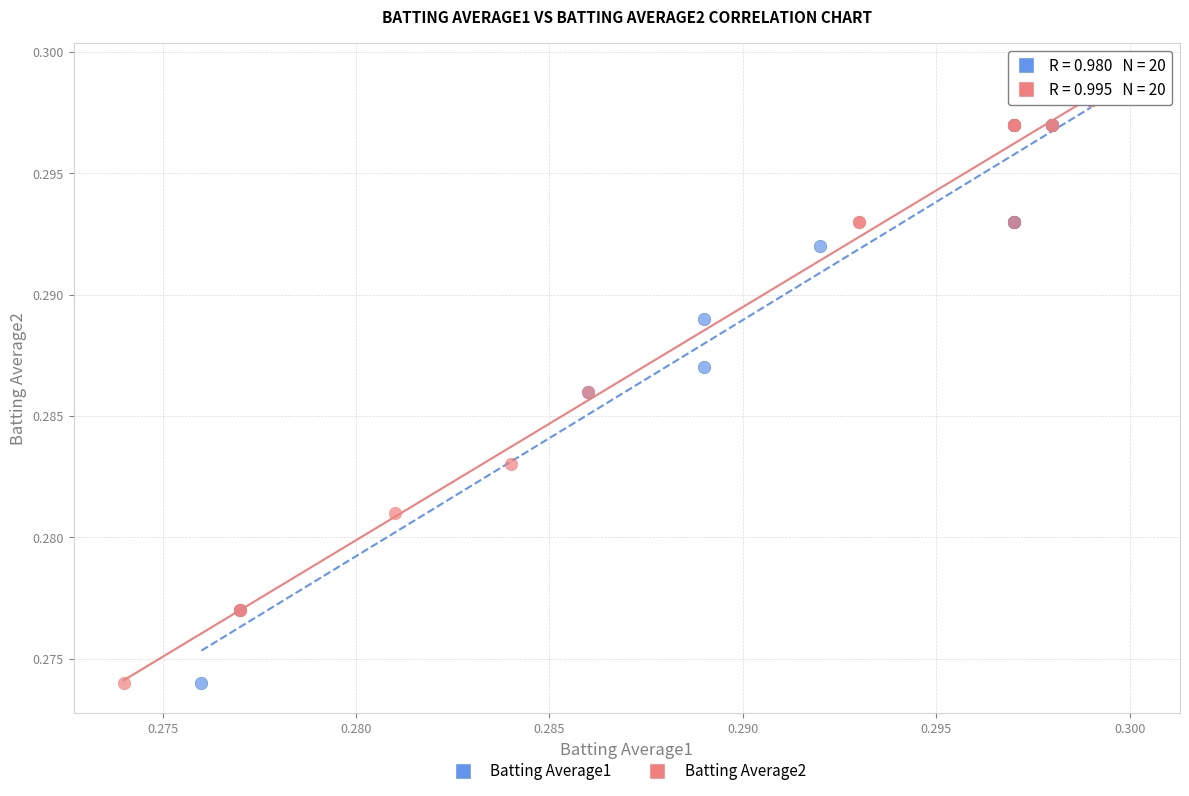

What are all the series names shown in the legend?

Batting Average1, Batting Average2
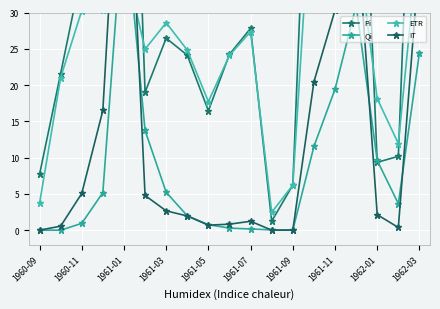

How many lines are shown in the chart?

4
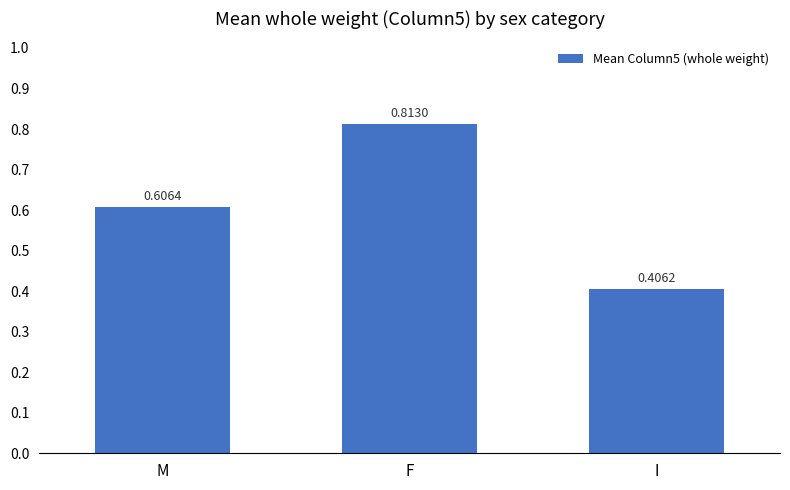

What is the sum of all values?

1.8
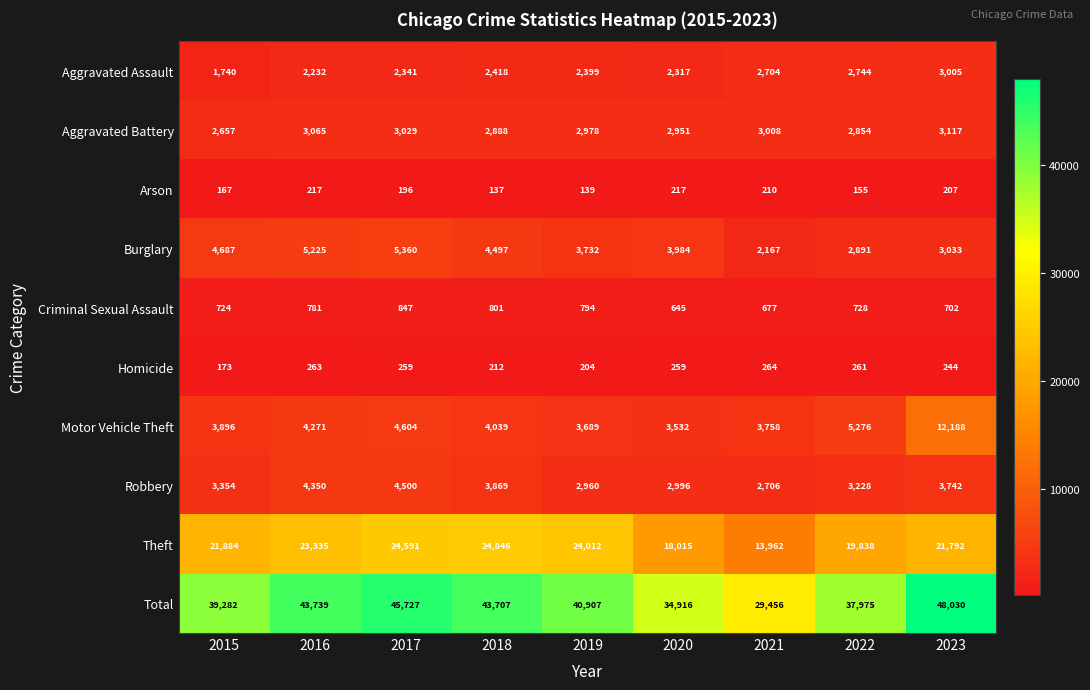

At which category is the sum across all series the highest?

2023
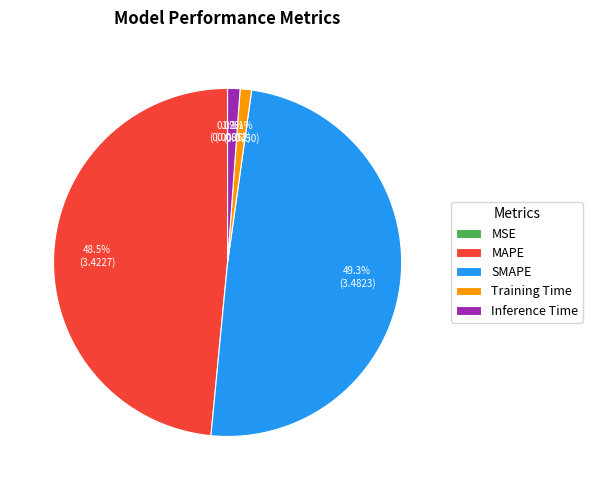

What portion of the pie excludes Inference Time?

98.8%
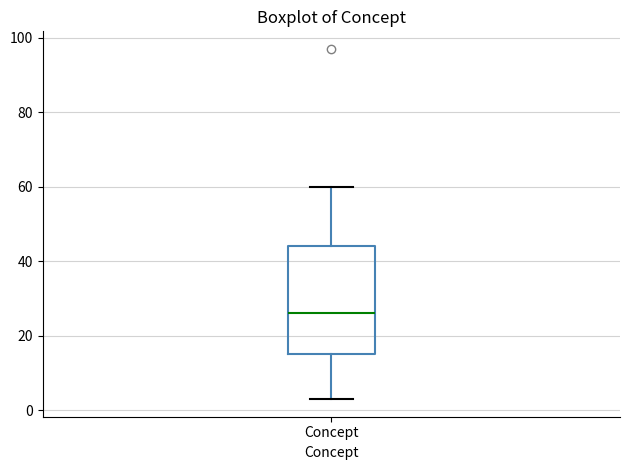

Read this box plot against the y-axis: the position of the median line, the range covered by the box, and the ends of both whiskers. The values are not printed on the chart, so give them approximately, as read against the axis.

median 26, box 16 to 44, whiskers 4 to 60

---*---

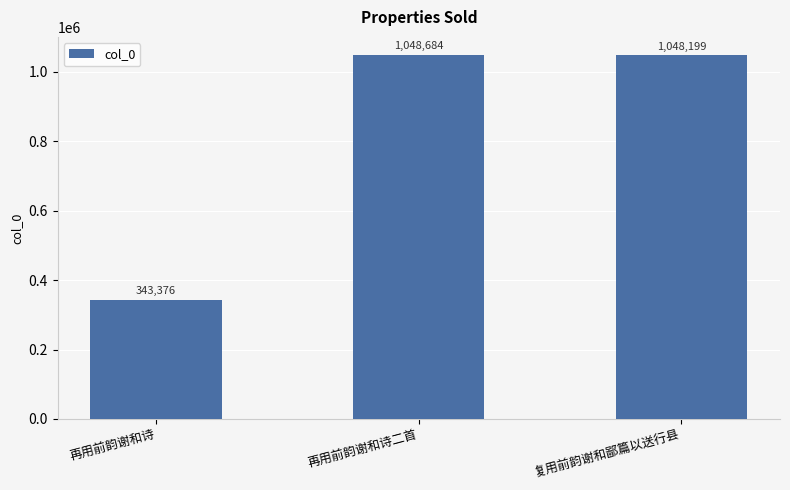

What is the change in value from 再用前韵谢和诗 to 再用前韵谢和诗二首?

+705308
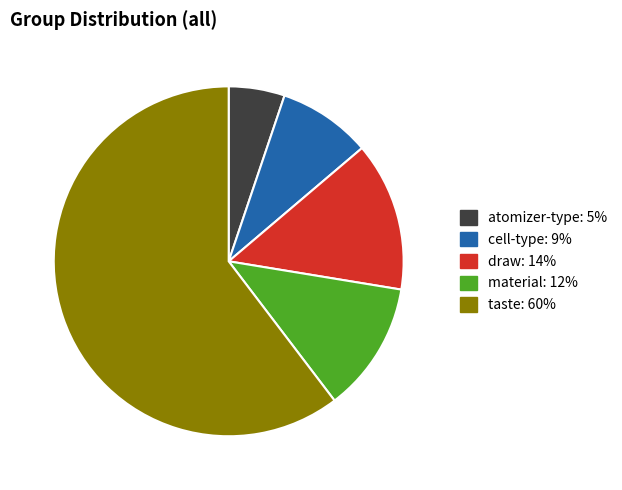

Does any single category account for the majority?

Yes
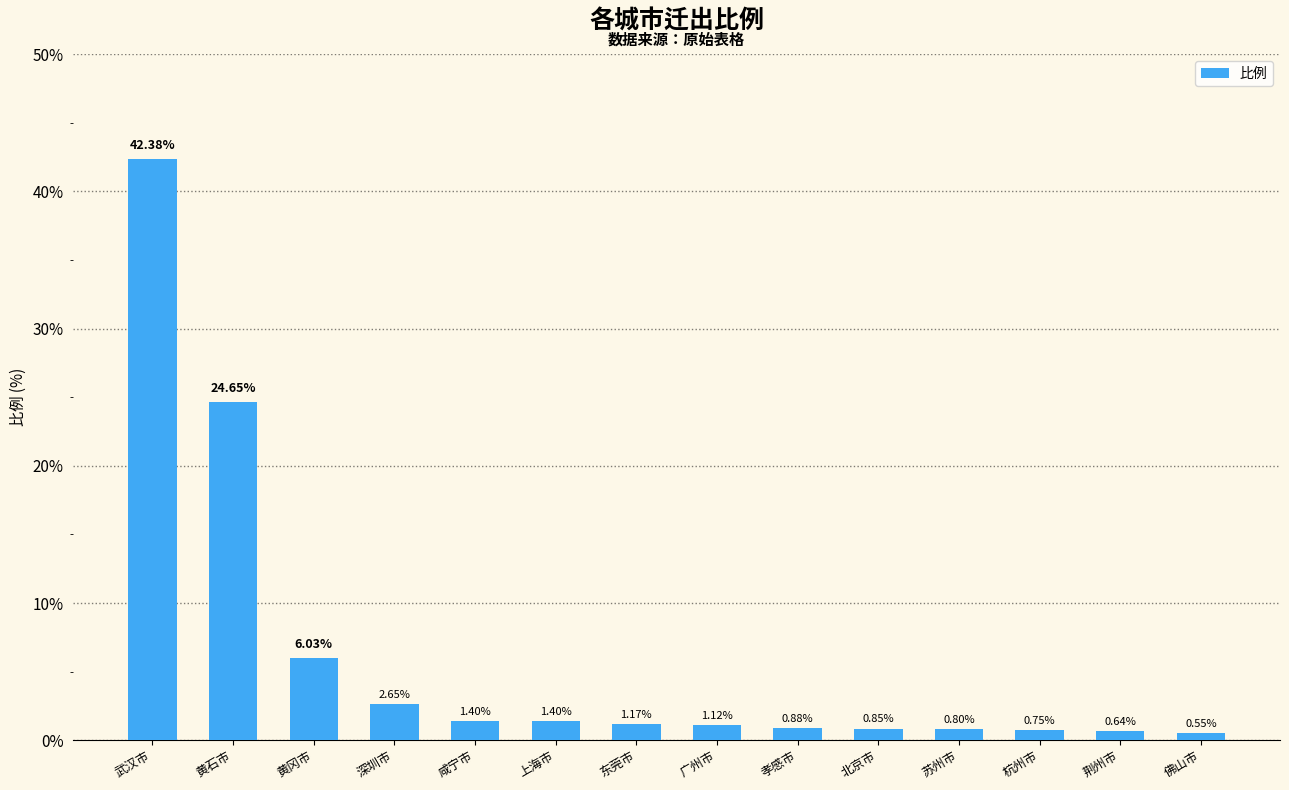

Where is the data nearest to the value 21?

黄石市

---*---

WORK REQUEST →
Copy the rows again word for word, beginning at the line that has "How many lines are shown in the chart?" and stopping after the line that has "Read this box". Leave out the pictures.

RESULT FOR THIS EXERCISE →
How many lines are shown in the chart?

4

What is the sum of all values?

1.8

At which category is the sum across all series the highest?

2023

What portion of the pie excludes Inference Time?

98.8%

Read this box plot against the y-axis: the position of the median line, the range covered by the box, and the ends of both whiskers. The values are not printed on the chart, so give them approximately, as read against the axis.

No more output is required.